**TASK**
Continue the review of the film "Death of a President" from where it stops.

**PROVIDED PASSAGE**
#####
By David Poland poland@moviecitynews.com
Playing Politics With 'Death of a President'
No film could have stood up to the film festival hype that was piled onto DEATH OF A PRESIDENT, a faux documentary about the crimes against justice committed after the assassination of the U.S. president — President George W. Bush.
Though many political pundits are having a hard time believing this, the film’s “what if?” form is a means to get people thinking about what’s happening now–not an excuse to do evil, whenever.
With its incendiary subject matter and election-year timing, Death of a President was bound to be in the spotlight. Then festival programmer Noah Cowan, in his notes on the film, wrote that Death of a President is “easily the most dangerous and breathtakingly original film I have encountered this year.”
So like hundreds of other reporters and critics at the Toronto Film festival, I lined up for at least two hours to make sure I got into the first press and industry screening of Death of a President — I heard that at least 150 people were turned away. (WHEN CRITICS SWARM! If only the Fox TV reality show cameras had been there. It wasn’t pretty.)
I spoke to Gabriel Range this week about why he believes his approach, the “what if?” docudrama, can attract a larger audience than a straight up documentary about the Patriot Act (which is what his movie’s really about.) The interview is in Sunday’s New York Daily News. The film opens Friday, Oct. 27.
Set one year from now in a politically divided war-wearied America, DOAP begins in Chicago, where anti-war protests grow larger and more violent by the day. Director Gabriel Range, a BBC-schooled documentary maker, makes great use of news and archive footage of real protests in the Chicago’s urban canyons, letting his actors move in and out of the action. (A techique he borrowed from Haskell Wexler, who shot MEDIUM COOL in Chicago during the 1968 Democratic convention.)
#####
[Stored records]

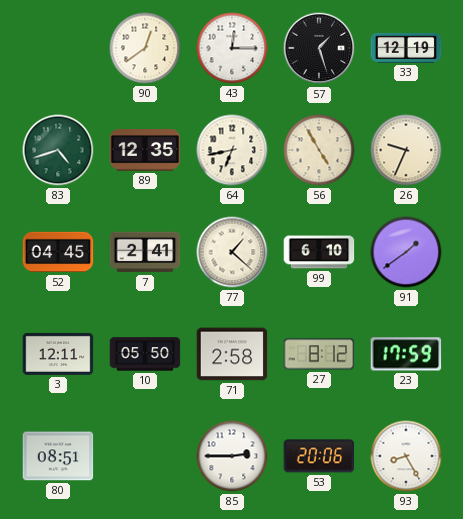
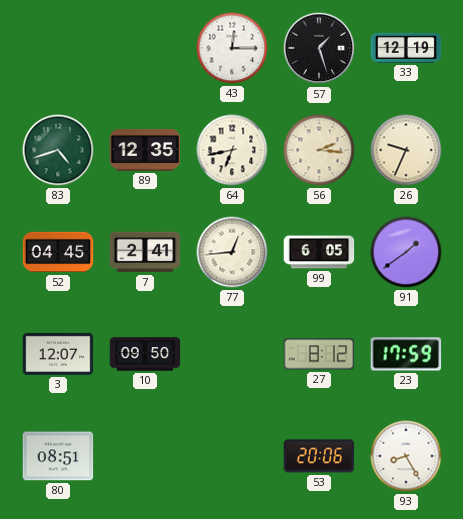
90: 12:39 -> none
56: 4:55 -> 2:16
77: 1:22 -> 12:44
99: 6:10 -> 6:05
3: 12:11 -> 12:07
10: 05:50 -> 09:50
71: 2:58 -> none
85: 2:45 -> none
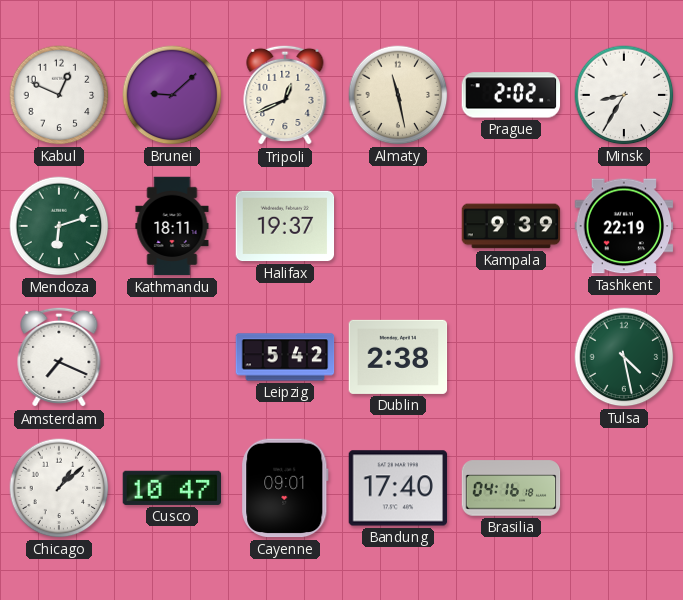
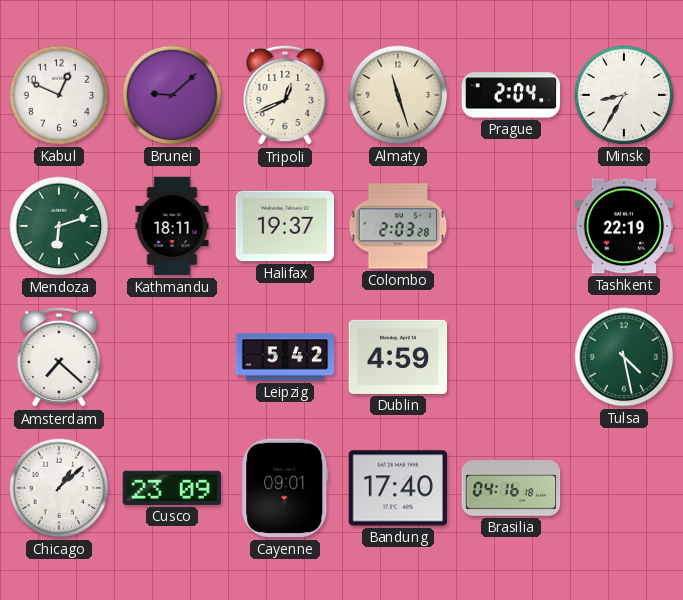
Almaty: 11:28 -> 11:27
Prague: 2:02 -> 2:04
Colombo: none -> 2:03
Kampala: 9:39 -> none
Amsterdam: 7:19 -> 7:22
Dublin: 2:38 -> 4:59
Cusco: 10:47 -> 23:09
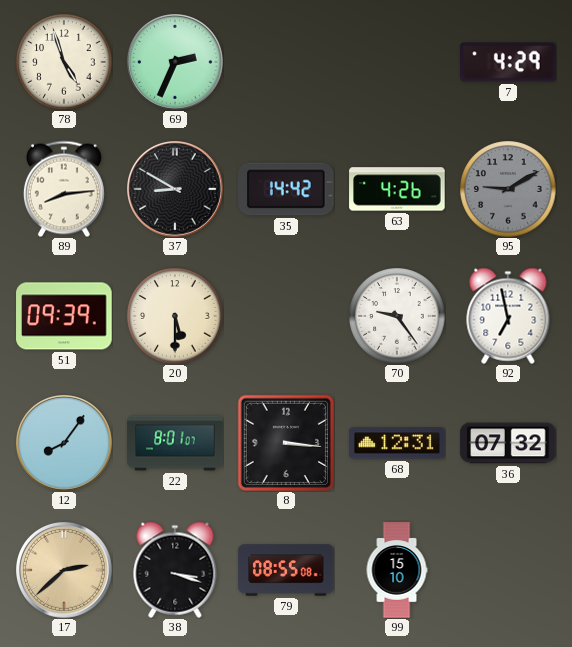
#####
**ANSWER BELOW**
A couple of comments that didn’t make it into the interview.
Range has taken a ridiculous amount of heat from critics who haven’t seen the film. First, he’s not a wild-eyed Bush hater, or Bush hater, period–he thinks that the press conferences and speeches filmed by his crew and included in DOAP depict the President as he is, “a leader with a great deal of rapport with his audience. I want to say again, I’m not anti-Bush or even anti-Republican. I seriously question how different things would be if there were a Democratic administration in the White House right now. I still think there would be some version of the Patriot Act, with all its attendant effects.
He didn’t have time to elaborate upon that idea. His next film will be a straight up narrative documentary about a well known public figure “who is very much on our minds but whom we know very little about.”
It will NOT be, he says, a faux documentary.
The DEATH OF A PRESIDENT website (it’s distributed by Newmarket)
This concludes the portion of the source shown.